ON-Lion Letter
In a late-October paper from the George C. Marshall Institute in Arlington, Va., its chief executive officer William O'Keefe examines federal biofuels policy, concluding that federal subsidies and mandates for ethanol and its derivatives -- notably, cellulosic ethanol -- have failed.

O'Keefe argues in "Biofuel Policy Follies" that federal mandates and monetary supports for biofuels have had little positive impact, but have come at great cost to the American public.  "For almost 30 years, the U.S. pursuit of a biofuels policy to reduce dependence on foreign oil and improve air quality has been a case study in misguided policy and unintended consequences, namely, promoting crony capitalism," according to O'Keefe.
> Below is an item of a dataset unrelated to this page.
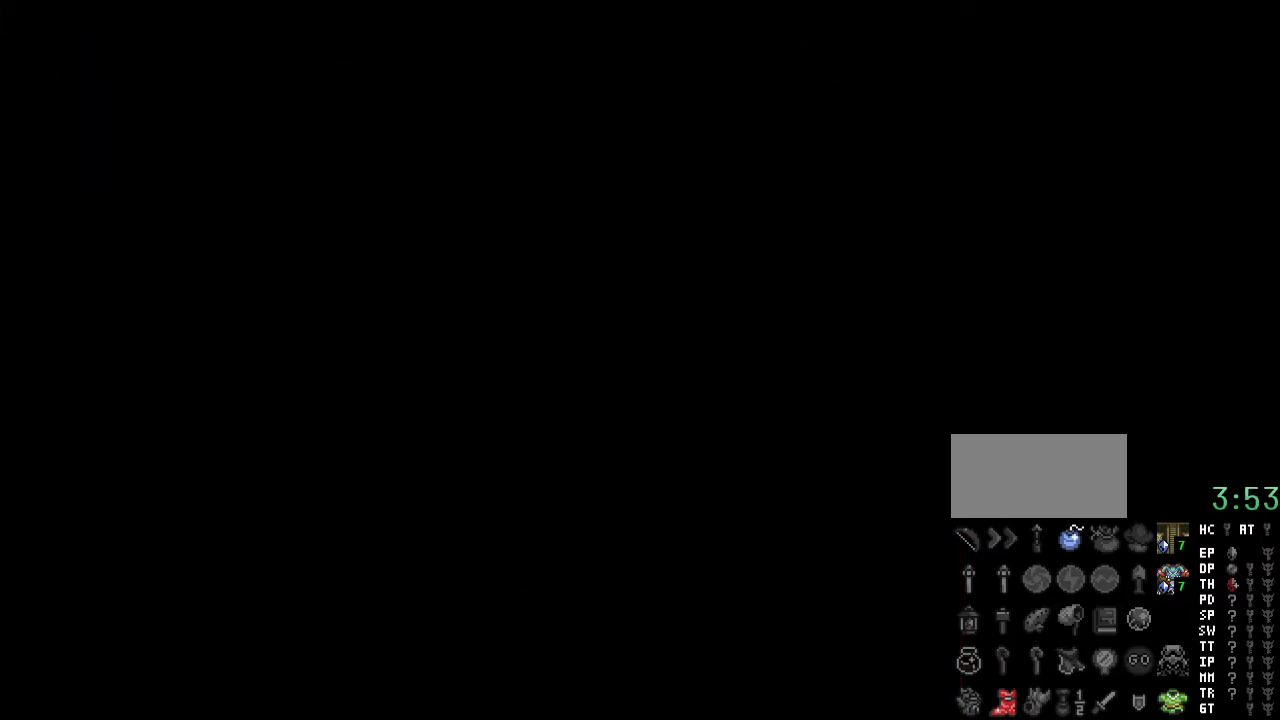
{"buttons": [], "events": []}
A particularly acute example of policy follow is the decision to mandate specific targets and timetables for use of cellulosic ethanol, he writes.  Energy legislation approved in 2007 mandated the use of 100 million gallons of cellulosic ethanol in 2010, growing to 16 billion gallons in 2022.

"The mandate ... reflects breath-taking ignorance and political hubris," O'Keefe's paper says.  "The notion that government believes it can mandate specific targets and timetables when no facility and no technology existed to achieve any of the mandate's goals is incomprehensible."

The Lynde and Harry Bradley Foundation in Milwaukee supports the George C. Marshall Institute.